6) "Taxpayers feel powerless in their dealings with Inland Revenue — having no input into tax legislation & lacking control over how their money is spent. They also feel as if they have no opportunity for redress against Inland Revenue."
What DO these goddamn taxpayers mean — THEIR money?! This is presumptuous in the extreme. It's not theirs! By producing a good or providing a service they merely earned the money — so that it could then be transferred to its rightful owners: politicians, bureaucrats, state-worshipping academics & Trirds.

7) "Many taxpayers feel that Inland Revenue treats them as guilty until proven innocent."
But they ARE guilty. The IRD says so — that's all the proof anyone could require, surely?

The Associate-Minister of Loot, David Carter, got very upset with MP Rodney Hide when Rodney asked to see the report. Mr Carter said it contained "nothing startling." In the sense that it confirms what all of us already know, that's right, of course; but Section 6 of the Tax Administration Amendment Act 1995 obliges all Ministers & officials of the Crown to "protect the integrity" of the tax collection system. The definition of integrity includes: "(a) Taxpayer perceptions of that integrity."

This report shows very clearly that taxpayer perceptions, based on their actual dealings with the Trirds' goons, are that the integrity is non-existent. Mr Carter has a statutory responsibility to be startled. If he's not startled, he should resign.

Mr Carter says Rodney should concentrate on the good things about the Trirds, like the fact that the majority of customer telephone calls are now answered within thirty seconds. Well what a stunning achievement! Dial-A-Hood, response-time is good!

The fact is, folks — we're not the Trirds' "customers," we are their victims. "Customer" is a term that designates a voluntary relationship; our relationship with the Trirds is involuntary — it is based on coercion: theirs. And as long as society has institutions that are propped up by or directly perpetrate coercion, it cannot call itself civilised. As we move from where we are to the banning of coercion & the consequent abolition of such bastions of it as the Trirds, we must demand that they at the very least behave politely in the interim & be beholden to such judicial norms as innocent till proven guilty.

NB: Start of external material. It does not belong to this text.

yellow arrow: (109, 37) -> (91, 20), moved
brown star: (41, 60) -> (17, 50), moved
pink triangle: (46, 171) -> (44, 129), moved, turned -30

We must support Rodney Hide's demand for a public inquiry into their behaviour thus far, & into the police-state powers handed to them by the politicians on whose behalf they practise their thuggery. Those politicians also must be made to account for what they did. Comrade Birch, for example, will retire on $600,000 of our money expropriated by the thugs to whom he handed their current powers & whom he has dutifully protected when those powers were questioned. He must not be allowed to get away with this.

When we do achieve our freedom revolution, every last one of these bastards must be brought before a "truth commission" like the post-apartheid one in South Africa, where they must recount & recant. They have lied, bullied, stolen & murdered for too long. Government by organised crime must cease.